Venezuela will hold presidential elections on April 14. Will the United Socialist Party manage to sustain the momentum without Chavez, especially since it is a well known fact that his party is fractured by intra-party rivalries?
The greatest danger to the Bolivarian revolution, in my view, has always come from within, from the “endogenous right,” or the “Chavista right-wing,” that is, from portions of the Chavista movement that wish to see in Venezuela a more mild social democratic project and also from bureaucratic state and party elites who are more interested in acquiring their own power, privilege, and authority, often through corruption, than in helping to develop the self-empowerment of the working and popular classes. Yes, there are intra-party rivalries but I think that in the larger political analysis these must be seen in light of the struggle to avoid a bureaucratic top-down hijacking of power-from-below.

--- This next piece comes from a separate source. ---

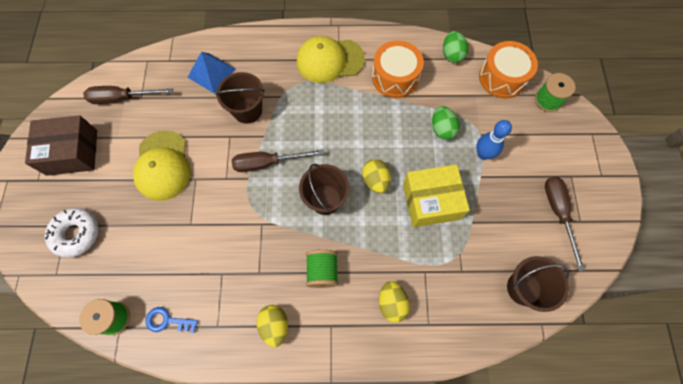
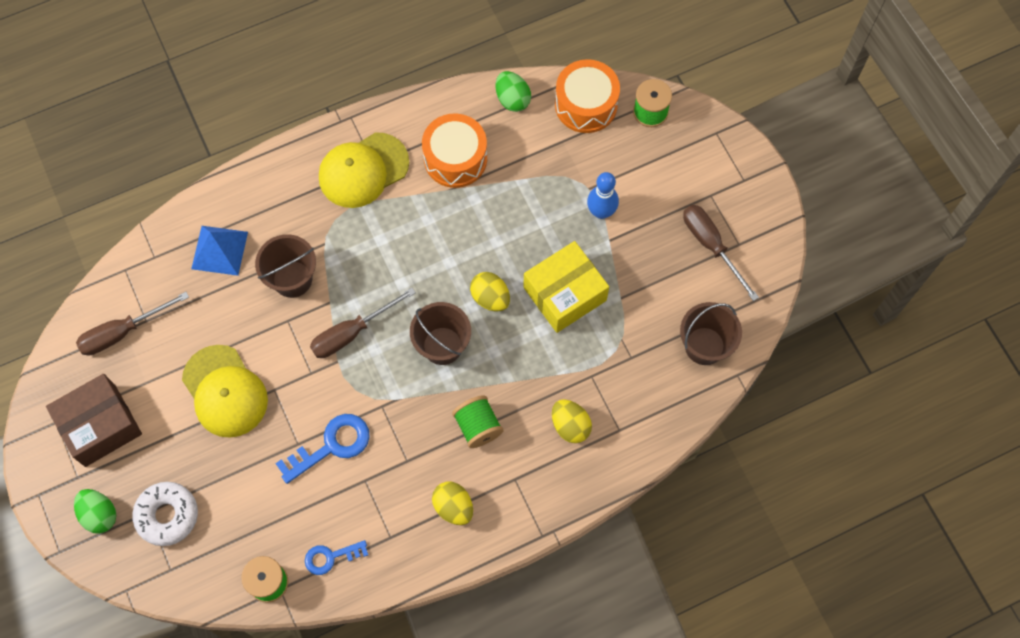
camera: 25 degrees left, 0 degrees up
(212, 236) = (331, 446): none -> blue key
(442, 129) = (541, 201): green egg -> green egg (99, 514)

Nicolas Maduro has been a leader of the radical left for several decades and comes from a trade-union background. The Chavista movement has rallied around his leadership and his candidacy. He has proven, since Chavez moved into a terminal state in December, that he is a capable leader and the Chavista mass base understands that its struggle to defend and to deepen its revolution is now tied to electoral support for Maduro’s candidacy in the upcoming vote.
William I Robinson is Professor of Sociology, Global Studies, and Latin American Studies at the University of California at Santa Barbara, and author among other books of Latin America and Global Capitalism (2008).